[Opening Material shown section]
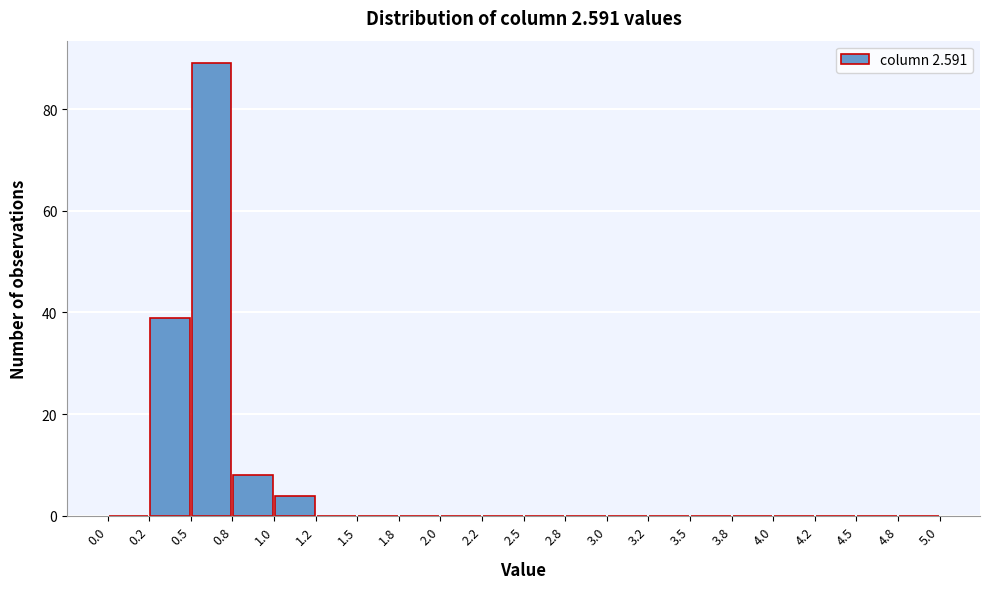

What is the height of the bar covering 1.0 to 1.2 on the x-axis? The values are not printed on the chart, so give them approximately, as read against the axis.

4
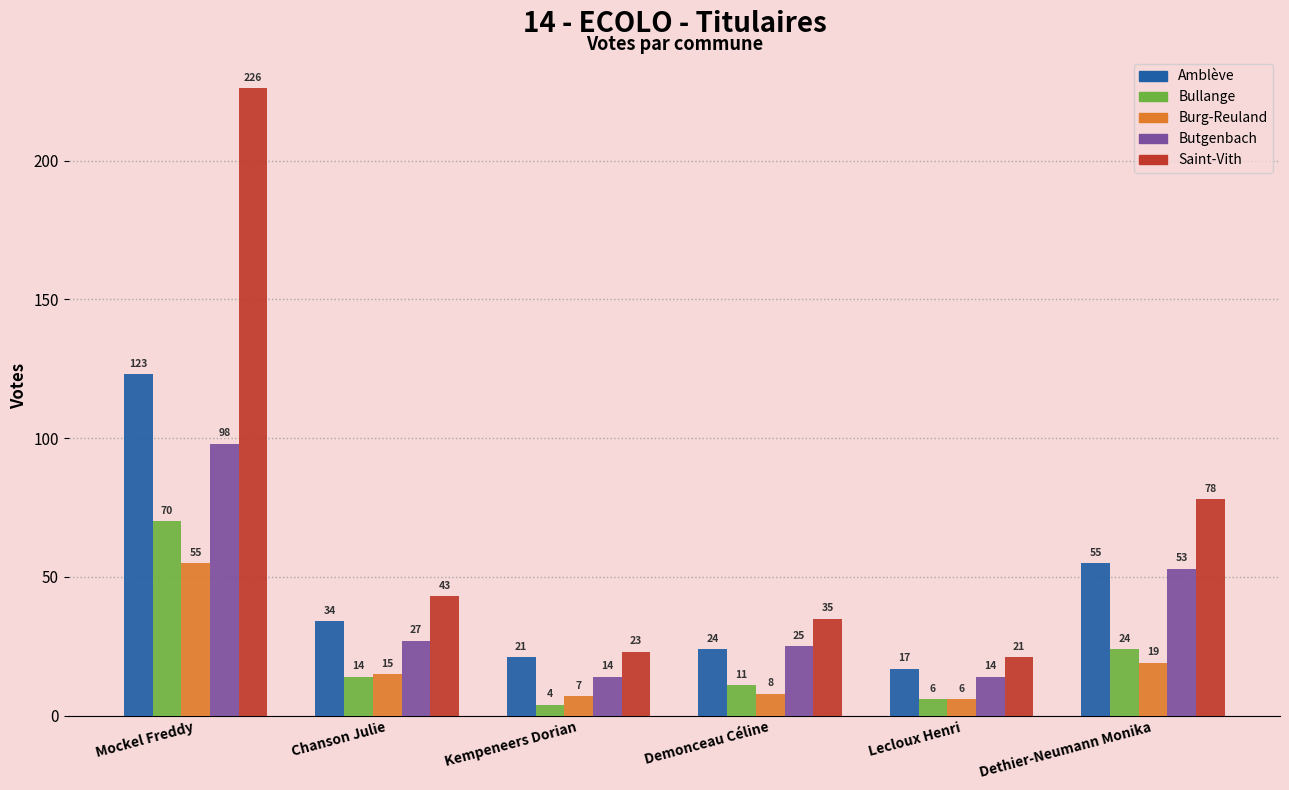

The Amblève series shows 21 at Kempeneers Dorian. True or false?

True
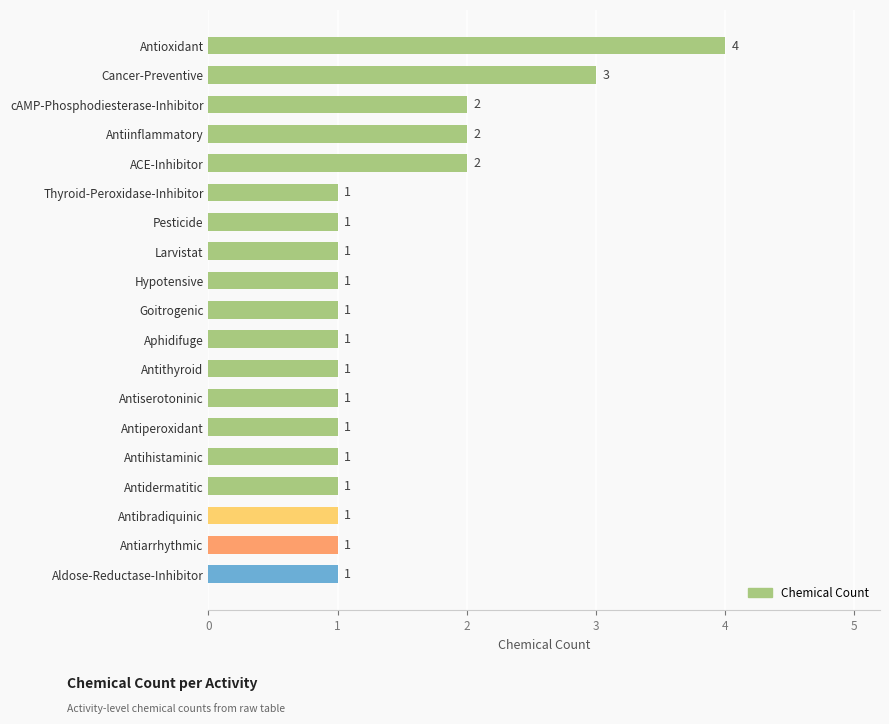

What is the difference between the maximum and minimum values?

3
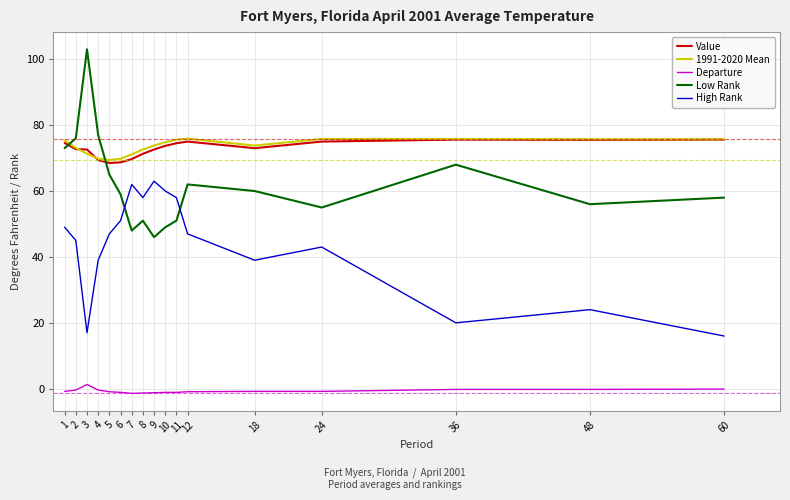

Between 8 and 60, which series saw the biggest shift?

High Rank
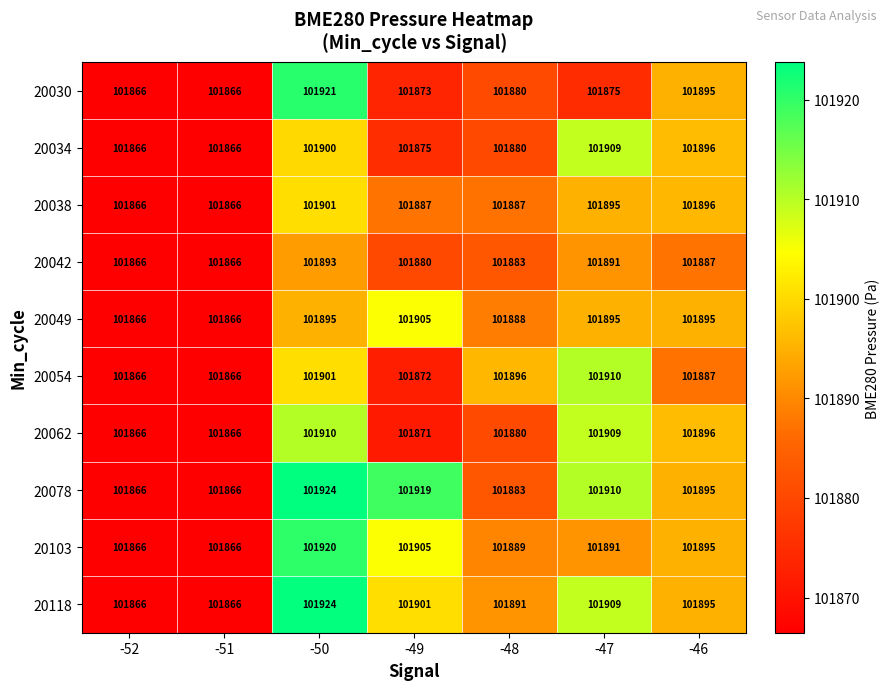

Which series has the largest total across all categories?

20078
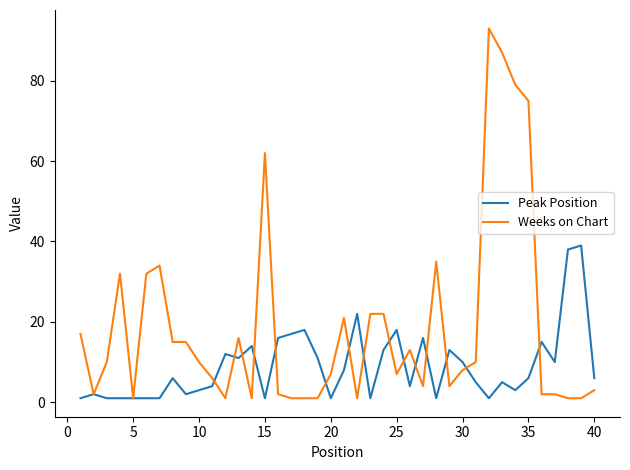

Which series has the largest total across all categories?

Weeks on Chart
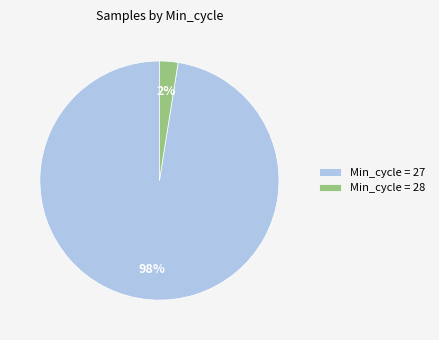

Which category accounts for the majority?

Min_cycle = 27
[Closing Material shown section]
# [Problem to work on]
Copy out all of the data above exactly as it appears, line for line. Leave the pictures out of your copy.

# [Exercise solution]
What is the height of the bar covering 1.0 to 1.2 on the x-axis? The values are not printed on the chart, so give them approximately, as read against the axis.

4

The Amblève series shows 21 at Kempeneers Dorian. True or false?

True

What is the difference between the maximum and minimum values?

3

Between 8 and 60, which series saw the biggest shift?

High Rank

Which series has the largest total across all categories?

20078

Which series has the largest total across all categories?

Weeks on Chart

Which category accounts for the majority?

Min_cycle = 27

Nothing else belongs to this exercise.